The Luckiest People On The Planet

I am feeling like the luckiest people on the planet today. While in Kruger we saw all of their endangered species. Our guide, Debbie, told us she had never had guests see all the Kruger endangered species in one visit. There are 120 cheetahs in Kruger and I knew not even to hope to see one. To be able to see 7 was mind blowing. We saw a white rhino and her baby and later in the day a male black rhino alone. They are endangered by human poachers for their ivory tusk. Most visitors to the park don't get excited about Wild dogs but they are also in danger of extinction and there are only 113 in Kruger. We saw nine, almost 10% of Kruger's population.
The final endangered species sighting was a bird, the Southern Ground Hornbill. They are endangered by elephants. Their nesting habitat is a tree that is a favorite of elephants to knockdown. Micah wasn't grasping the significance of seeing these animals until I explained to him that if measures weren't taken to protect these animals that by the time he was an adult they may be extinct like the dinosaurs. He would be a witness to their existence and their extinction.


                                                 Photo Credit: Rachael Costello



Kruger Safari

We are back from our first safari in Kruger National Park and it was amazing. It felt like we were in a National Geographic episode. We saw many elephants one even touched the truck, thousands of impala, hundreds of monkeys and baboons.
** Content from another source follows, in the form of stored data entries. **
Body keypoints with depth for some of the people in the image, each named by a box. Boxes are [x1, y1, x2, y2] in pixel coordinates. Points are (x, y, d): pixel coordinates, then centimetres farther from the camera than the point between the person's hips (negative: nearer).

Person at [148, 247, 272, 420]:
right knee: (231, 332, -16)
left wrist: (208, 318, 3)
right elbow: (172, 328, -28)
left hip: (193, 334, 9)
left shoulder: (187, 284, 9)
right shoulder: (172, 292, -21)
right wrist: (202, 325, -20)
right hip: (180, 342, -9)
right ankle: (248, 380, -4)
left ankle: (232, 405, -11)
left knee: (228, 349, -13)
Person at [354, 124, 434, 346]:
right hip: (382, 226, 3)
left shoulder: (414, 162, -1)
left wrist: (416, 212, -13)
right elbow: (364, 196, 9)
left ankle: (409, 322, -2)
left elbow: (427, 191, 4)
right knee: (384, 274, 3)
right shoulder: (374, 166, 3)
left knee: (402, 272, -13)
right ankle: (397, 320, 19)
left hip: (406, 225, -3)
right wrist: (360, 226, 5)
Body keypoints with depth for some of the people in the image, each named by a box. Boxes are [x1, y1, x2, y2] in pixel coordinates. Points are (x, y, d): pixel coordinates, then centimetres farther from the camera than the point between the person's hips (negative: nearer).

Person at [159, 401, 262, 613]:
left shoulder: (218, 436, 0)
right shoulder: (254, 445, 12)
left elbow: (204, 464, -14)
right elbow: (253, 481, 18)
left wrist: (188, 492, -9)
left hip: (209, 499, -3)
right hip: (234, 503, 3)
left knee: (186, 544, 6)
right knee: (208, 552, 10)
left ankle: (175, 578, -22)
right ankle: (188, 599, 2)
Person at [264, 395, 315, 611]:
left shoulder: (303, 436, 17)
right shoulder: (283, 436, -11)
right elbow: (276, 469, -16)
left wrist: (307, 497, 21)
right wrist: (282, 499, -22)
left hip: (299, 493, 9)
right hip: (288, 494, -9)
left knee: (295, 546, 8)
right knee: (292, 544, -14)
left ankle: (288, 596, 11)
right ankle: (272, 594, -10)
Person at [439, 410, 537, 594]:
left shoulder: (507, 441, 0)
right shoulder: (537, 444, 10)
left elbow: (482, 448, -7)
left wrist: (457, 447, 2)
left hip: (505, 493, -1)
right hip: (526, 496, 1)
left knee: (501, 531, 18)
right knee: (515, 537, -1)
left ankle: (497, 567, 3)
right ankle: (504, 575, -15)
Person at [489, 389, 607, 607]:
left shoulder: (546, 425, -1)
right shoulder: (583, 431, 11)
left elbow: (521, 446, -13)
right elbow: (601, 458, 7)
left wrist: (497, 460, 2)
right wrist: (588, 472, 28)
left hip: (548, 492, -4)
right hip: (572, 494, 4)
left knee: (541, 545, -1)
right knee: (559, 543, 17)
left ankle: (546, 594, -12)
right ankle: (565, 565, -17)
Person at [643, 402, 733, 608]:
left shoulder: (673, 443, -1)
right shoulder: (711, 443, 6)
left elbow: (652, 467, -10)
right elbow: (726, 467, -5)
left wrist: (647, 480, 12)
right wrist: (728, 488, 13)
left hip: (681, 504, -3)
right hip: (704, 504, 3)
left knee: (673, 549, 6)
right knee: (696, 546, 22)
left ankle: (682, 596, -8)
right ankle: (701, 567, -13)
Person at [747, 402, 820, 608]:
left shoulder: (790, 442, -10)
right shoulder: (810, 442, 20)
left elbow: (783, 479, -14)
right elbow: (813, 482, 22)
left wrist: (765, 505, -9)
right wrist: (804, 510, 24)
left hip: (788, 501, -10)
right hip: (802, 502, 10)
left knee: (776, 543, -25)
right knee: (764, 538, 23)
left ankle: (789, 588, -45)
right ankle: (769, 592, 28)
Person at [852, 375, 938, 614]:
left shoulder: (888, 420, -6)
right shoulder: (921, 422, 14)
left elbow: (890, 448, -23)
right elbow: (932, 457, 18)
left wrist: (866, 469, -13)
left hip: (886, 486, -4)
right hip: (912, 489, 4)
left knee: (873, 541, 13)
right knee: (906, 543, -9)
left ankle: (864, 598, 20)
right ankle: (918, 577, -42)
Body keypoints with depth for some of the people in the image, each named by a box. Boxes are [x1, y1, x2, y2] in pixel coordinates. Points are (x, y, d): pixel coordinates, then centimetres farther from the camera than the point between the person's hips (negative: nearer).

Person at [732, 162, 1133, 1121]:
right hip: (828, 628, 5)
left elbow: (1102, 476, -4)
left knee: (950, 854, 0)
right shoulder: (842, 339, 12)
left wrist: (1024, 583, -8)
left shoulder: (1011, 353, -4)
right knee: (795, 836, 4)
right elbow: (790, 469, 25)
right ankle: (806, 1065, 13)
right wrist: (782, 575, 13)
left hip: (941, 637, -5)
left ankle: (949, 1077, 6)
                                        Photo Credit: Rachael Costello and Micah Costello

There were lions, warthogs, kudo, waterbuck, bushbuck giraffes, hippos, crocodiles, African buffalo, wild dogs, hyena and tons of birds. We didn't see leopard or Zebras. But the highlight was two separate sightings of a total of SEVEN cheetah. Cheetah are usually solitary animals but there was a family of cheetahs; a mom and her 5 cubs (which were now her size) spotted near The Skakuza Restcamp where we stayed. On the last day as we were driving back to camp a man stopped us to tell us the cheetah family had just been scene on the parallel road and they were headed right for us. We waited and sure enough first came mom and then a few minutes later the 5 cubs.

                                                                                                family of cheetahs 
                                                                Photo Credit: Rachael Costello

Then we got to witness the most amazing thing: a cheetah hunt that resulted in an impala kill. We saw them running and we turned the corner of the road just in time to see them push it to the ground and start devouring it. In about 30 seconds the sky was filled with vultures. I have goosebumps even now thinking about it. Our safari guide, Debbie was out of her mind ecstatic. In eight years she had never seen a live hunt and kill, let alone 7 cheetah in one day. After the cheetah kill Micah said " this was the best day of my whole life" 

Mairyn, Micah and I want you to know that several times while on safari we said out loud that you would have loved this and we wished you were here to see it.